WHAT TO DO
How many lines in the data that follows contain the word "grade"? Only that number is needed.

DATA FOR THIS TASK
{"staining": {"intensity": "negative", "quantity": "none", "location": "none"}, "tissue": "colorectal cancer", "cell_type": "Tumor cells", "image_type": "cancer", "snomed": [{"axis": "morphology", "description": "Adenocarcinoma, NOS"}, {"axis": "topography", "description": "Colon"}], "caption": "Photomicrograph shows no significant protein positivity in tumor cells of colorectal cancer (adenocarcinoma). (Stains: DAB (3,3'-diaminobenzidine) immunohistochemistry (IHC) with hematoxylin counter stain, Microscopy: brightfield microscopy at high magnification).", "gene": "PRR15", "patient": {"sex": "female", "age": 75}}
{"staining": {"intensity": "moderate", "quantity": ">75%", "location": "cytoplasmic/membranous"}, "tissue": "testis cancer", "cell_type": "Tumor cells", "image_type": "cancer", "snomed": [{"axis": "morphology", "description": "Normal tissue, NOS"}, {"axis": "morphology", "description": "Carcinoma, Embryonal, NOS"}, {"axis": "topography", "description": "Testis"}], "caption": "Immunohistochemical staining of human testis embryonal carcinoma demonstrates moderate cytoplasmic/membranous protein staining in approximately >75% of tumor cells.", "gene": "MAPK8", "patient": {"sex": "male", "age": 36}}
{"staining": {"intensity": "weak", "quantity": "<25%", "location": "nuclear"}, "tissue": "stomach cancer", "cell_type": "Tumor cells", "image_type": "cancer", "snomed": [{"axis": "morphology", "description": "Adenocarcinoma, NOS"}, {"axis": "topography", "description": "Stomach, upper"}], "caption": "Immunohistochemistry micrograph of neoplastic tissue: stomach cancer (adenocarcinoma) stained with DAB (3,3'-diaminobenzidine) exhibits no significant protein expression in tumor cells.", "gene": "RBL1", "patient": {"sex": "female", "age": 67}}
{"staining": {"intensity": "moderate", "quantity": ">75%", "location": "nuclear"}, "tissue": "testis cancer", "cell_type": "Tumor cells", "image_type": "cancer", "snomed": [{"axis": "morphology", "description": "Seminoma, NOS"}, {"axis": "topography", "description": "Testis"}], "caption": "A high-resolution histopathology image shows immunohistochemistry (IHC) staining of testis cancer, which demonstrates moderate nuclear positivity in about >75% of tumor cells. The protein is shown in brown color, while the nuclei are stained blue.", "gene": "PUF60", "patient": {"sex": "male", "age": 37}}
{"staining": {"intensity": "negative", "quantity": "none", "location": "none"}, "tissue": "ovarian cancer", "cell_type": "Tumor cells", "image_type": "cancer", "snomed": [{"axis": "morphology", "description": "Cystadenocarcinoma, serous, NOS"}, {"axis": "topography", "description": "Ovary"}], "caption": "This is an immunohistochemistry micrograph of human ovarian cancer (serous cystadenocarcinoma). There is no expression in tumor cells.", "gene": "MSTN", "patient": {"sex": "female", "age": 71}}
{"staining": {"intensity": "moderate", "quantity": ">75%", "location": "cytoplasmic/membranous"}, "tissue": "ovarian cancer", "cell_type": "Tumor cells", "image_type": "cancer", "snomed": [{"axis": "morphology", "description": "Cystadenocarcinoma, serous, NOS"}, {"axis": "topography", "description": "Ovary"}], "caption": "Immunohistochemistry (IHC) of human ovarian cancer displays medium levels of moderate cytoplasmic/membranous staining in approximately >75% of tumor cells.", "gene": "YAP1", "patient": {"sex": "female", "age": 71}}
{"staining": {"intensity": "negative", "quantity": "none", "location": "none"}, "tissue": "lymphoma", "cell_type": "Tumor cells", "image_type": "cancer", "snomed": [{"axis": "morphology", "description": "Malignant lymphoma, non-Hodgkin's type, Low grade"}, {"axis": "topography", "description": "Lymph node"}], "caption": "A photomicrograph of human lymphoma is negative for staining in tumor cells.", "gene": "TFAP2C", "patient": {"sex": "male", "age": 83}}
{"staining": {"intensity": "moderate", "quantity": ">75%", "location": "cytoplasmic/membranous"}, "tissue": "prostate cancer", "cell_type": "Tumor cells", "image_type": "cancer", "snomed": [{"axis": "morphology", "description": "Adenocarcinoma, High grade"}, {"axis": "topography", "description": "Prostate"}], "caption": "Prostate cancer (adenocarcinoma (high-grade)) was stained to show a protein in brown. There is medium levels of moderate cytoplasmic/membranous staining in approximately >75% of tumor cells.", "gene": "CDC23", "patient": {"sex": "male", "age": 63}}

TASK RESULT
2